Your goal:
Beneath this line is the data. Output exactly the lines from the line with "Verfassungsstaat. Ja, liebes" to the line with "Komponisten angehörten, man", both ends included, and nothing more.

Extracted page text data:
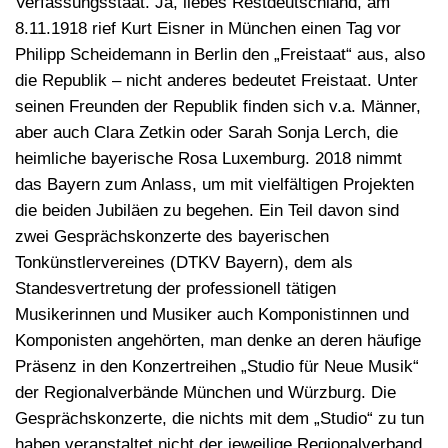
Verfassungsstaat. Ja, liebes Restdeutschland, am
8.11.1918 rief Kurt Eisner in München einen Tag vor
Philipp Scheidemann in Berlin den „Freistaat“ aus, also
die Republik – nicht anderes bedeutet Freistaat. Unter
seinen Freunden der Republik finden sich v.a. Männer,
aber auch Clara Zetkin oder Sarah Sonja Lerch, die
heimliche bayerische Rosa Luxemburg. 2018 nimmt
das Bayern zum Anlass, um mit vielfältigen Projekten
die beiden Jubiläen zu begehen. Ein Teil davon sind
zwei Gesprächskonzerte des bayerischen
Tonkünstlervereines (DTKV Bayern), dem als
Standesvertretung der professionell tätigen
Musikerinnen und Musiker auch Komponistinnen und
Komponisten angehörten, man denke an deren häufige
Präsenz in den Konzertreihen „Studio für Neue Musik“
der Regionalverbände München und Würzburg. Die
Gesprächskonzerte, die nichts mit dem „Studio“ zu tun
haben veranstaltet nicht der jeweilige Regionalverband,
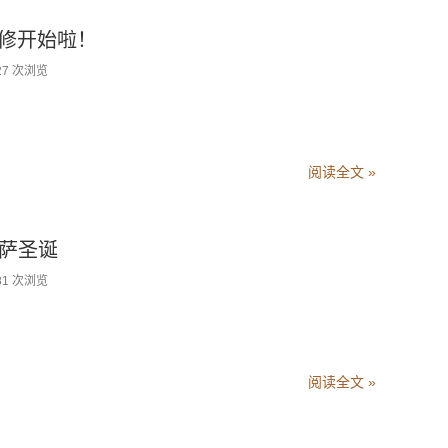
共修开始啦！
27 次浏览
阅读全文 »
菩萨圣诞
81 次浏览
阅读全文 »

--

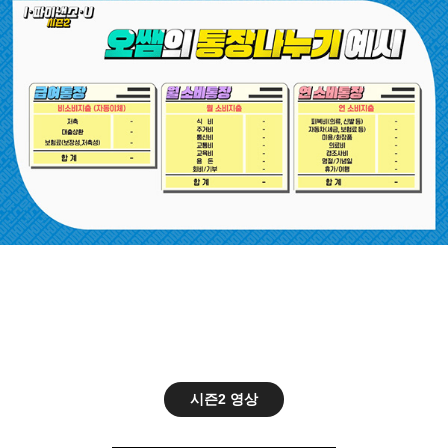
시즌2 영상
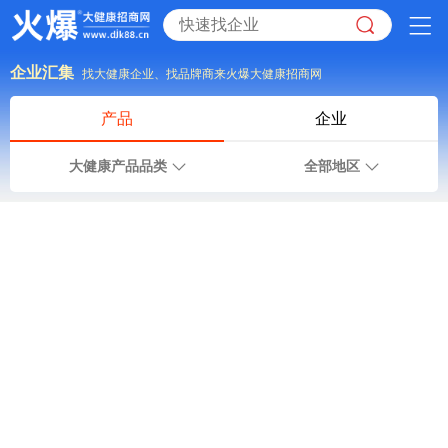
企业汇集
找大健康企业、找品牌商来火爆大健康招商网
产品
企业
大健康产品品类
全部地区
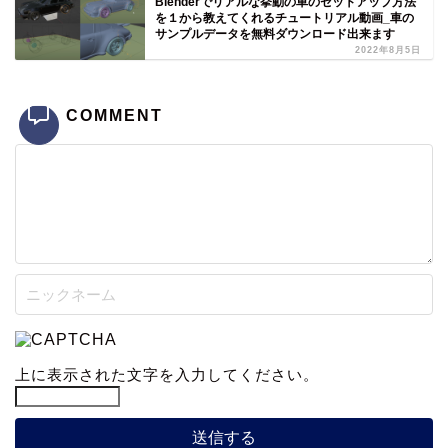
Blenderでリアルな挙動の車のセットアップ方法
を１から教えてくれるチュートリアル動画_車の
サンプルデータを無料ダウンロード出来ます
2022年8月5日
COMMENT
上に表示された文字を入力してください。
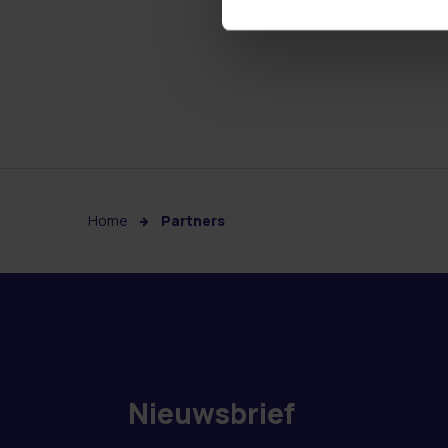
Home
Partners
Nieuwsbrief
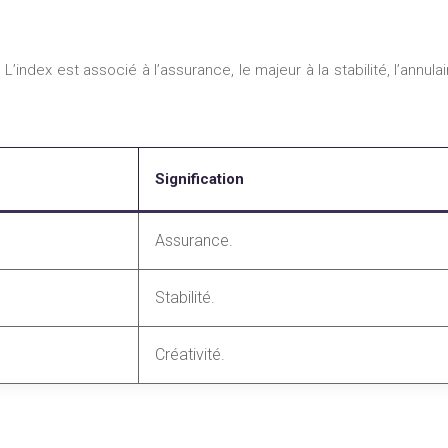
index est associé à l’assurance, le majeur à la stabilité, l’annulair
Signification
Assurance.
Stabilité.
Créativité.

Answer to this problem:
Verfassungsstaat. Ja, liebes Restdeutschland, am
8.11.1918 rief Kurt Eisner in München einen Tag vor
Philipp Scheidemann in Berlin den „Freistaat“ aus, also
die Republik – nicht anderes bedeutet Freistaat. Unter
seinen Freunden der Republik finden sich v.a. Männer,
aber auch Clara Zetkin oder Sarah Sonja Lerch, die
heimliche bayerische Rosa Luxemburg. 2018 nimmt
das Bayern zum Anlass, um mit vielfältigen Projekten
die beiden Jubiläen zu begehen. Ein Teil davon sind
zwei Gesprächskonzerte des bayerischen
Tonkünstlervereines (DTKV Bayern), dem als
Standesvertretung der professionell tätigen
Musikerinnen und Musiker auch Komponistinnen und
Komponisten angehörten, man denke an deren häufige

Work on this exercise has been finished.